И она бежала. Выйдя из дому, вяло и обессиленно шагая по улице, Катюша поняла самое страшное – она не могла уйти от самой себя. Чем дольше она оставалась сама с собой, тем было хуже. Эта навязчивая мысль, тупая и безнадежная, даже не напугала ее, а вместе с болью принесла облегчение. Поиски выхода прекратились, круг сузился. Все собралось в одной точке…
Каменные мокрые плиты не ощущались подошвами. Она ничего не видела. Только море, свирепое и ласковое, пугающее и зовущее, откуда все беды и радости, море, родившее тех, кто ему раболепно служит, по ошибке считая себя его властелином.
Северный берег в дождевом тумане. Его не замечала Катюша, хотя с первого дня своей разумной жизни видела берег на той стороне бухты, навсегда запечатлела в памяти его крутые спады, амбразуры старинных фортов, мигающие огни командной скалы, повелевающей самыми могучими кораблями…
Все позади, ненужное, как хлам. Только прибой, клокотавший почти у ее ног, требовал, звал. Вот что избавит от самой себя! Черная точка суженного круга теперь не казалась зловещей и отвратительной. Где-то блеснул огонь. Далеко. Может быть, туда и отнесет ее…
Дождь, пресный как тающий снег, смешивался на ее губах с солеными брызгами. Катюша откинула капюшон, закрыла глаза: что-то вспомнить, с чем-то проститься. Нет. Ни одной, даже смутной картины, не возникло в ее мозгу, а только море, утробный стон ревунов и радостная пляска косматых, голодных чудовищ…
Бездумно, почти теряя сознание, Катюша шагнула вперед. Волны подкатились к ее коленям, обласкали, убежали с призывным шепотом. Нет, не страшно и… безразлично.
И в этот крайний миг полного самоотречения возник грубый, крикливый человек, сразу вернувший ее к жизни, пусть безрадостной, но все-таки жизни.
Аннушка набросилась на Катюшу, оттащила от берега, хотя Катюша упиралась, сопротивлялась, пока бессильно не повисла на крепких руках каменщицы.
– Я тебе сейчас тумаков надаю, – злым, полуплачущим голосом вышептывала Аннушка, еле справляясь с расслабленным телом Катюши. – Становись на ноги… Не придуряйся. Разве это резон?
– Не могу, не могу, – бормотала Катюша, наконец-то приходя в себя.
– Можешь, – упорно твердила Аннушка, почти силком ведя ее на бульвар. – Ладно, посиди на скамейке. Ничего. Мокрая? Не утонешь. – У Аннушки тряслись руки, выбились из-под платка волосы.
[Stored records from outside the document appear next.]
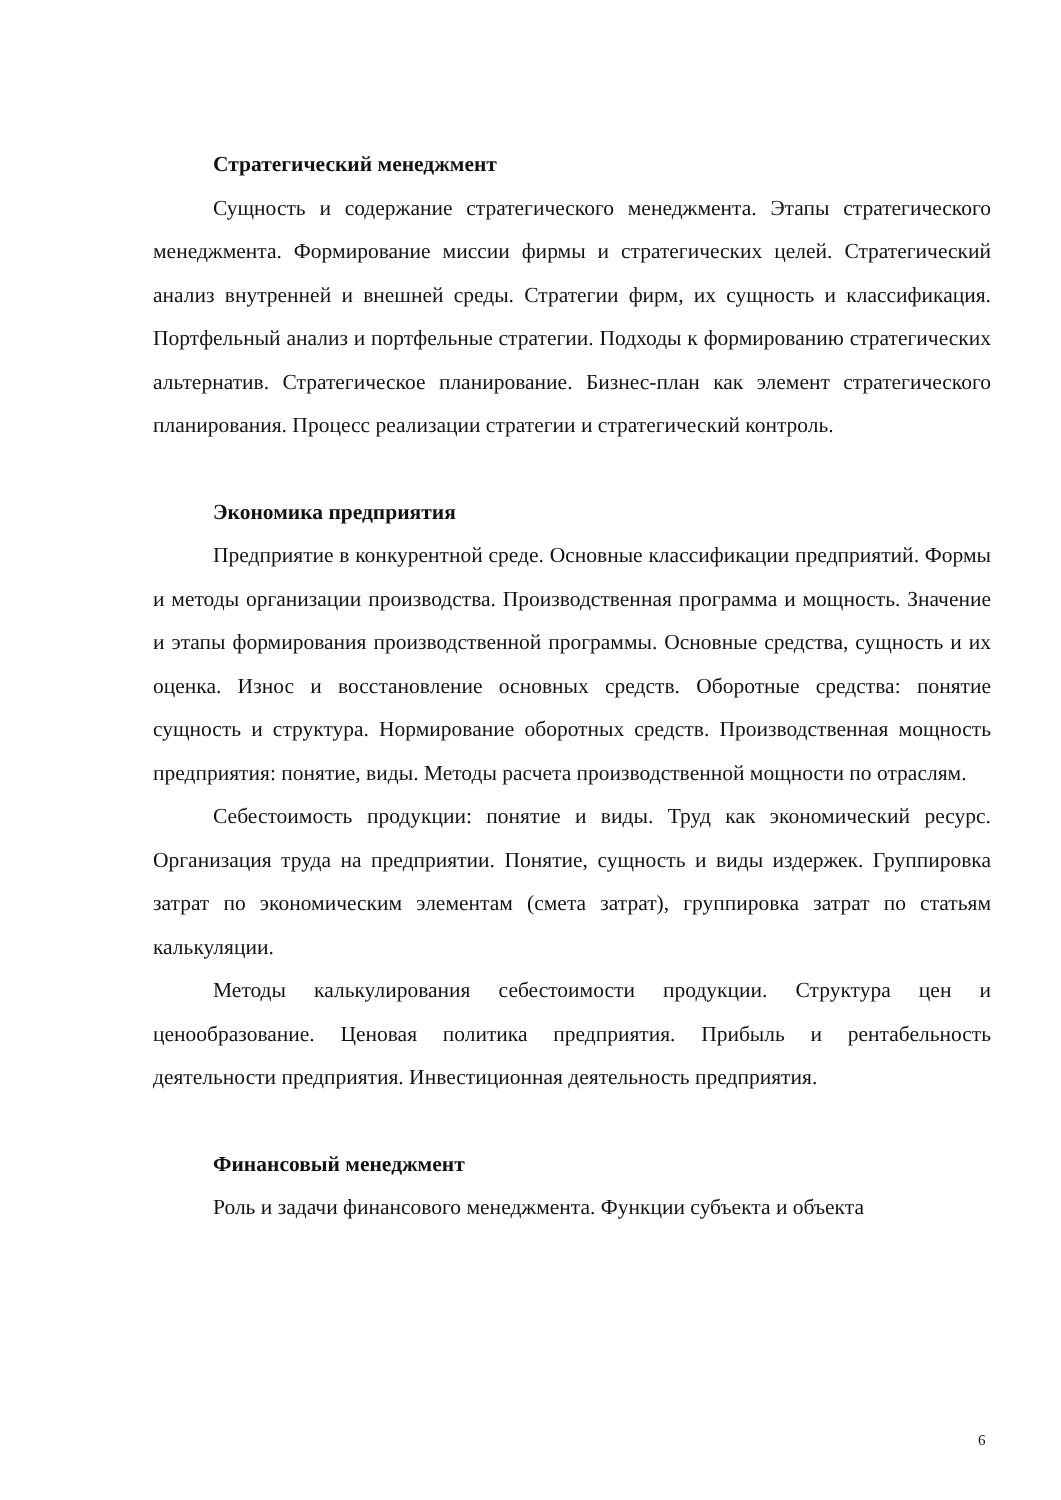Стратегический менеджмент
Сущность и содержание стратегического менеджмента. Этапы стратегического менеджмента. Формирование миссии фирмы и стратегических целей. Стратегический анализ внутренней и внешней среды. Стратегии фирм, их сущность и классификация. Портфельный анализ и портфельные стратегии. Подходы к формированию стратегических альтернатив. Стратегическое планирование. Бизнес-план как элемент стратегического планирования. Процесс реализации стратегии и стратегический контроль.
Экономика предприятия
Предприятие в конкурентной среде. Основные классификации предприятий. Формы и методы организации производства. Производственная программа и мощность. Значение и этапы формирования производственной программы. Основные средства, сущность и их оценка. Износ и восстановление основных средств. Оборотные средства: понятие сущность и структура. Нормирование оборотных средств. Производственная мощность предприятия: понятие, виды. Методы расчета производственной мощности по отраслям.
Себестоимость продукции: понятие и виды. Труд как экономический ресурс. Организация труда на предприятии. Понятие, сущность и виды издержек. Группировка затрат по экономическим элементам (смета затрат), группировка затрат по статьям калькуляции.
Методы калькулирования себестоимости продукции. Структура цен и ценообразование. Ценовая политика предприятия. Прибыль и рентабельность деятельности предприятия. Инвестиционная деятельность предприятия.
Финансовый менеджмент
Роль и задачи финансового менеджмента. Функции субъекта и объекта
6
Светлые мокрые пряди залепили ее тугие щеки, лоб и даже губы.
– Не могу…
– Ишь ты какая нежная, – продолжала Аннушка, справляясь с волосами и застегиваясь. Под ее озябшими красными пальцами стройно выстраивались двумя рядками дешевые бакелитовые пуговицы. Их только и видела сейчас Катюша – точки… точки…
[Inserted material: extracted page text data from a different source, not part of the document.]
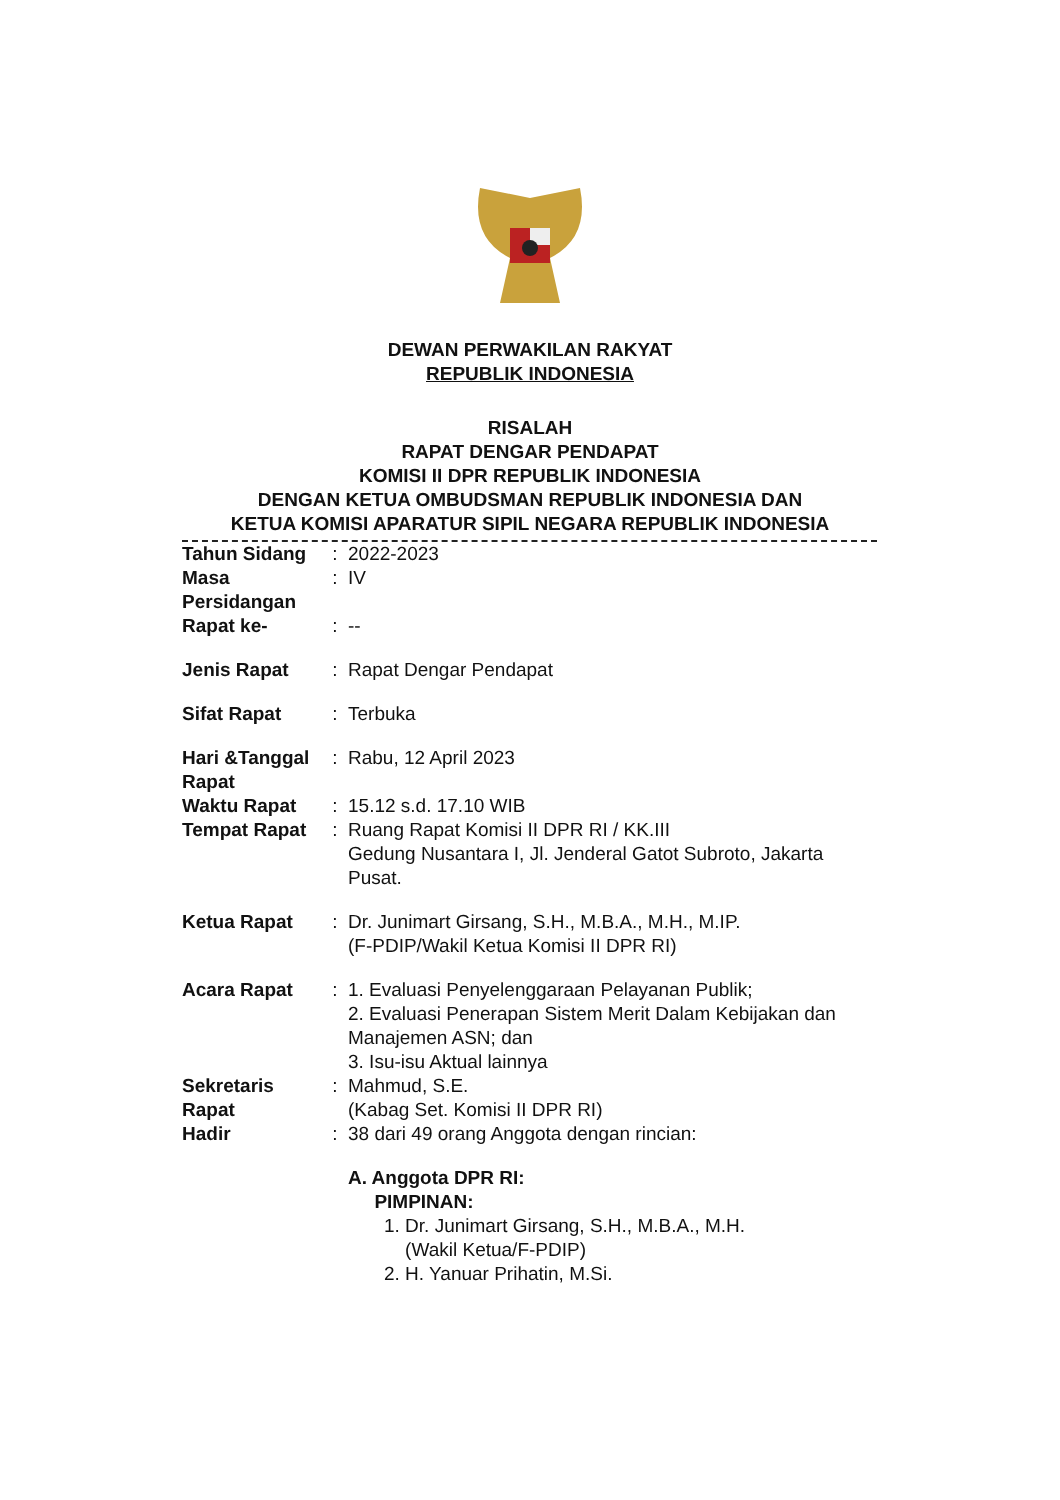DEWAN PERWAKILAN RAKYAT
REPUBLIK INDONESIA
RISALAH
RAPAT DENGAR PENDAPAT
KOMISI II DPR REPUBLIK INDONESIA
DENGAN KETUA OMBUDSMAN REPUBLIK INDONESIA DAN
KETUA KOMISI APARATUR SIPIL NEGARA REPUBLIK INDONESIA
| Tahun Sidang | : | 2022-2023 |
| Masa Persidangan | : | IV |
| Rapat ke- | : | -- |
| Jenis Rapat | : | Rapat Dengar Pendapat |
| Sifat Rapat | : | Terbuka |
| Hari &Tanggal Rapat | : | Rabu, 12 April 2023 |
| Waktu Rapat | : | 15.12 s.d. 17.10 WIB |
| Tempat Rapat | : | Ruang Rapat Komisi II DPR RI / KK.III Gedung Nusantara I, Jl. Jenderal Gatot Subroto, Jakarta Pusat. |
| Ketua Rapat | : | Dr. Junimart Girsang, S.H., M.B.A., M.H., M.IP. (F-PDIP/Wakil Ketua Komisi II DPR RI) |
| Acara Rapat | : | 1. Evaluasi Penyelenggaraan Pelayanan Publik; 2. Evaluasi Penerapan Sistem Merit Dalam Kebijakan dan Manajemen ASN; dan 3. Isu-isu Aktual lainnya |
| Sekretaris Rapat | : | Mahmud, S.E. (Kabag Set. Komisi II DPR RI) |
| Hadir | : | 38 dari 49 orang Anggota dengan rincian: |
| | | A. Anggota DPR RI: PIMPINAN: 1. Dr. Junimart Girsang, S.H., M.B.A., M.H. (Wakil Ketua/F-PDIP) 2. H. Yanuar Prihatin, M.Si. |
Катюша уткнулась лицом в плечо Аннушки и беззвучно зарыдала, сотрясаясь всем телом.
– Можно… Выплачись, дуреха, – беззлобно, растроганно упрекала Аннушка и сама кривилась, чтобы не поддаться чувствам. – Забежала к вам, а там одна Галька: «Ой, Анночка, предупреди, предупреди». Побежала я правильно, а если бы не угадала? Пошли-ка домой…
Вставали и пропадали громады новостроек и руины. Порывистый ветер постепенно расчищал небо, вытаскивал звезды, показывал их и снова прятал за облаками. Над фортами вырос прожекторный луч, опустился, исчез, как бы проглоченный морем, и снова возник над высотами, будто литыми из стали.
Женщины шли не торопясь.
– Аннушка, тяжело мне, плохо… – Мелкая дрожь продолжала трясти Катюшу.
– Ничего. Горем горе не расколешь… Такая наша бабья доля, – грубовато утешала ее Аннушка. – Не ты первая, не ты последняя. Придумаем что-нибудь… А как он, дери его на лыко? Самостоятельный или дуй ветер? Не крутнет хвостом? Накрой голову. Не лето.
Катюша безвольно подчинялась Аннушке, не выпускавшей теперь ее локтя из своих сильных рук.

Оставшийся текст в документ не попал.